This message was automatically generated.

tez-yetus avatar May 17 '24 00:05 tez-yetus

@abstractdog , left this as two commits so you can see the first failed and the second succeeds. Will need squash and merge.

jteagles avatar May 17 '24 00:05 jteagles

I'm actually fine with the patch, however, I'm a bit struggling to understand the cause this unit test looks like describing an exact scenario (see comment above testInternalPreemption), however the underlying taskattempt ids look like a mess to me :) I mean, the current state without the patch is:

        createStep("v1 : 00000[01]_0", CriticalPathDependency.INIT_DEPENDENCY),
        createStep("v2 : 00000[01]_0", CriticalPathDependency.DATA_DEPENDENCY),
        createStep("v3 : 000000_0", CriticalPathDependency.DATA_DEPENDENCY, 
            TaskAttemptTerminationCause.INTERNAL_PREEMPTION, null),
        createStep("v2 : 00000[01]_1", CriticalPathDependency.OUTPUT_RECREATE_DEPENDENCY),
        createStep("v1 : 000000_1", CriticalPathDependency.OUTPUT_RECREATE_DEPENDENCY,
            null, Collections.singletonList("preemption of v3")),
        createStep("v2 : 00000[01]_1", CriticalPathDependency.DATA_DEPENDENCY),
        createStep("v3 : 000000_1", CriticalPathDependency.DATA_DEPENDENCY)

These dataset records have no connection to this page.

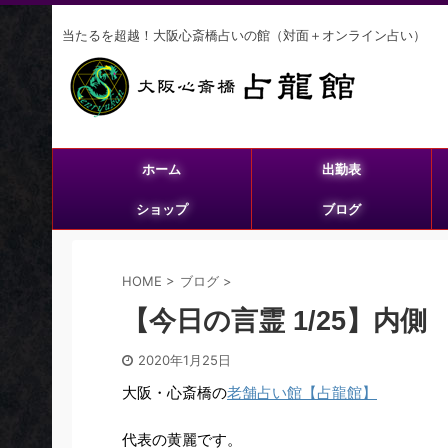
当たるを超越！大阪心斎橋占いの館（対面＋オンライン占い）
ホーム
出勤表
ショップ
ブログ
HOME
>
ブログ
>
【今日の言霊 1/25】内側
2020年1月25日
大阪・心斎橋の
老舗占い館【占龍館】
代表の黄麗です。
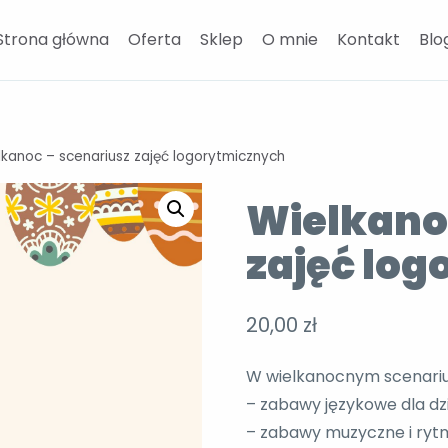
Strona główna
Oferta
Sklep
O mnie
Kontakt
Blo
lkanoc – scenariusz zajęć logorytmicznych
Wielkano
zajęć lo
20,00
zł
W wielkanocnym scenarius
– zabawy językowe dla dz
– zabawy muzyczne i ryt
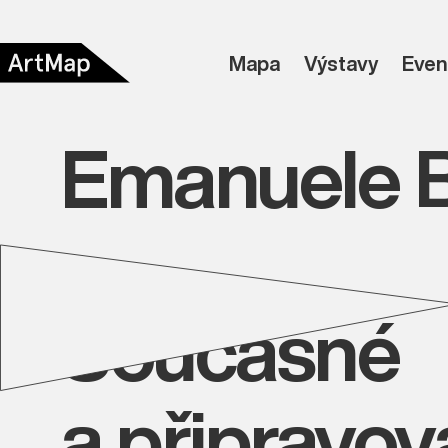
Mapa
Výstavy
Even
Emanuele B
Současné
a připravo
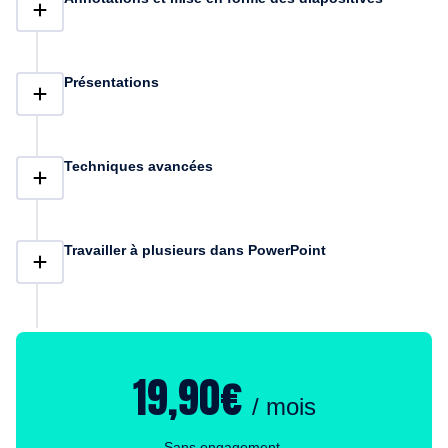
Présentations
Techniques avancées
Travailler à plusieurs dans PowerPoint
19,90€
/ mois
Sans engagement.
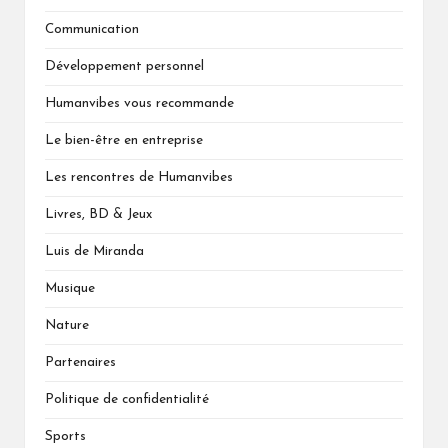
Communication
Développement personnel
Humanvibes vous recommande
Le bien-être en entreprise
Les rencontres de Humanvibes
Livres, BD & Jeux
Luis de Miranda
Musique
Nature
Partenaires
Politique de confidentialité
Sports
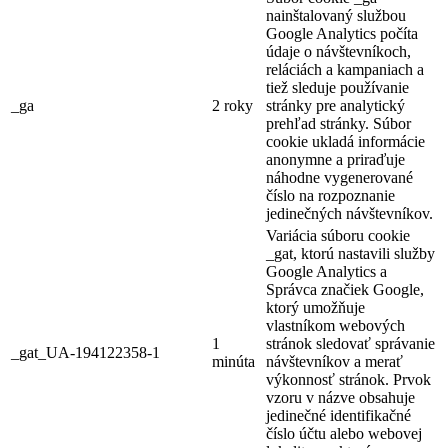
nainštalovaný službou
Google Analytics počíta
údaje o návštevníkoch,
reláciách a kampaniach a
tiež sleduje používanie
_ga
2 roky
stránky pre analytický
prehľad stránky. Súbor
cookie ukladá informácie
anonymne a priraďuje
náhodne vygenerované
číslo na rozpoznanie
jedinečných návštevníkov.
Variácia súboru cookie
_gat, ktorú nastavili služby
Google Analytics a
Správca značiek Google,
ktorý umožňuje
vlastníkom webových
1
stránok sledovať správanie
_gat_UA-194122358-1
minúta
návštevníkov a merať
výkonnosť stránok. Prvok
vzoru v názve obsahuje
jedinečné identifikačné
číslo účtu alebo webovej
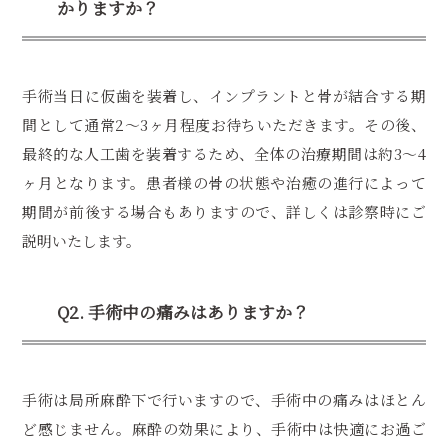
かりますか？
手術当日に仮歯を装着し、インプラントと骨が結合する期
間として通常2〜3ヶ月程度お待ちいただきます。その後、
最終的な人工歯を装着するため、全体の治療期間は約3〜4
ヶ月となります。患者様の骨の状態や治癒の進行によって
期間が前後する場合もありますので、詳しくは診察時にご
説明いたします。
Q2. 手術中の痛みはありますか？
手術は局所麻酔下で行いますので、手術中の痛みはほとん
ど感じません。麻酔の効果により、手術中は快適にお過ご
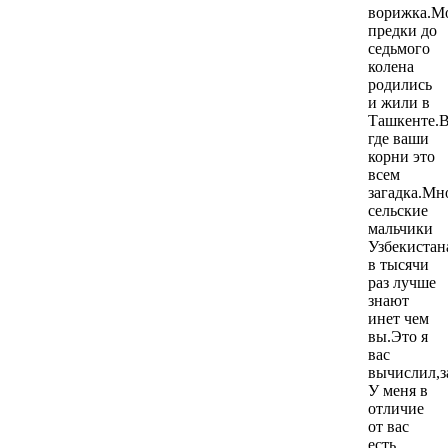
ворижка.М
предки до
седьмого
колена
родились
и жили в
Ташкенте.
где ваши
корни это
всем
загадка.Мн
сельские
мальчики
Узбекистан
в тысячи
раз лучше
знают
инет чем
вы.Это я
вас
вычислил,з
У меня в
отличие
от вас
есть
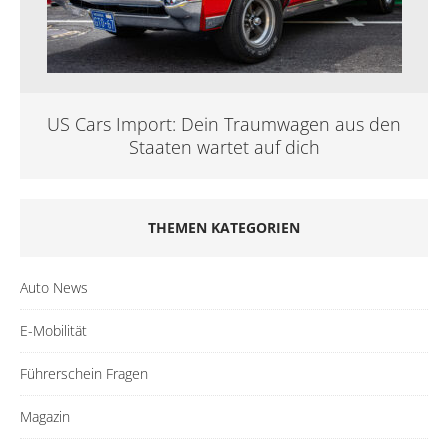
US Cars Import: Dein Traumwagen aus den
Staaten wartet auf dich
THEMEN KATEGORIEN
Auto News
E-Mobilität
Führerschein Fragen
Magazin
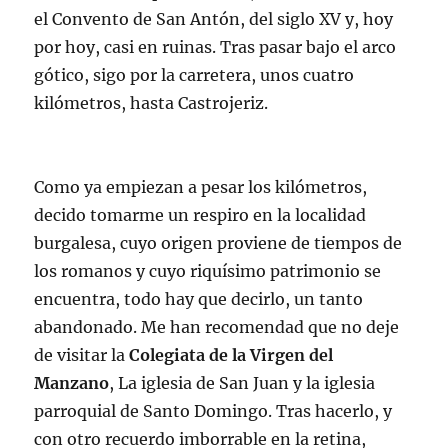
el Convento de San Antón, del siglo XV y, hoy
por hoy, casi en ruinas. Tras pasar bajo el arco
gótico, sigo por la carretera, unos cuatro
kilómetros, hasta Castrojeriz.
Como ya empiezan a pesar los kilómetros,
decido tomarme un respiro en la localidad
burgalesa, cuyo origen proviene de tiempos de
los romanos y cuyo riquísimo patrimonio se
encuentra, todo hay que decirlo, un tanto
abandonado. Me han recomendad que no deje
de visitar la
Colegiata de la Virgen del
Manzano
, La iglesia de San Juan y la iglesia
parroquial de Santo Domingo. Tras hacerlo, y
con otro recuerdo imborrable en la retina,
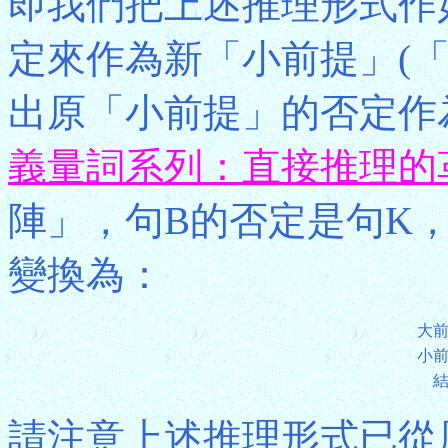
即我們把上述推理形式作
定來作為新「小前提」(
出原「小前提」的否定作
義量詞系列：直接推理的
陣」，句B的否定是句K
變換為：
大
小
請注意上述推理形式已從原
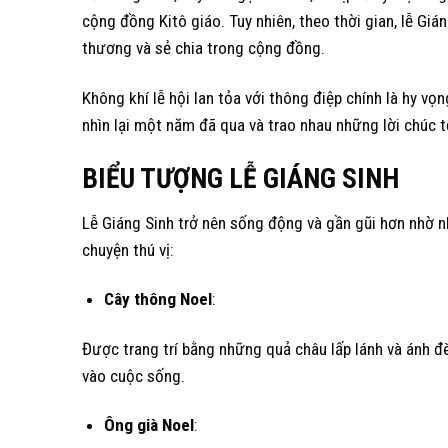
cộng đồng Kitô giáo. Tuy nhiên, theo thời gian, lễ Giá
thương và sẻ chia trong cộng đồng.
Không khí lễ hội lan tỏa với thông điệp chính là hy vọ
nhìn lại một năm đã qua và trao nhau những lời chúc t
BIỂU TƯỢNG LỄ GIÁNG SINH
Lễ Giáng Sinh trở nên sống động và gần gũi hơn nhờ 
chuyện thú vị:
Cây thông Noel
:
Được trang trí bằng những quả châu lấp lánh và ánh đè
vào cuộc sống.
Ông già Noel
:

this PR modifies the third occurrence of v2 to 00000[01]_[12], so if it's just sometimes 000001_2, and is 000001_1 for the rest, then the second occurrence of v2 is also weird: 00000[01]_1, so it's the same task attempt id (1)?... is it possible? do all of the scenarios make sense and test what we expect?

abstractdog avatar May 17 '24 07:05 abstractdog

@jteagles: unfortunately, TestAnalyzer is still flaky, is there a chance you can respond to my question above and whether we can merge this fix? it would be awesome to clean this test thanks in advance!

abstractdog avatar Dec 19 '24 06:12 abstractdog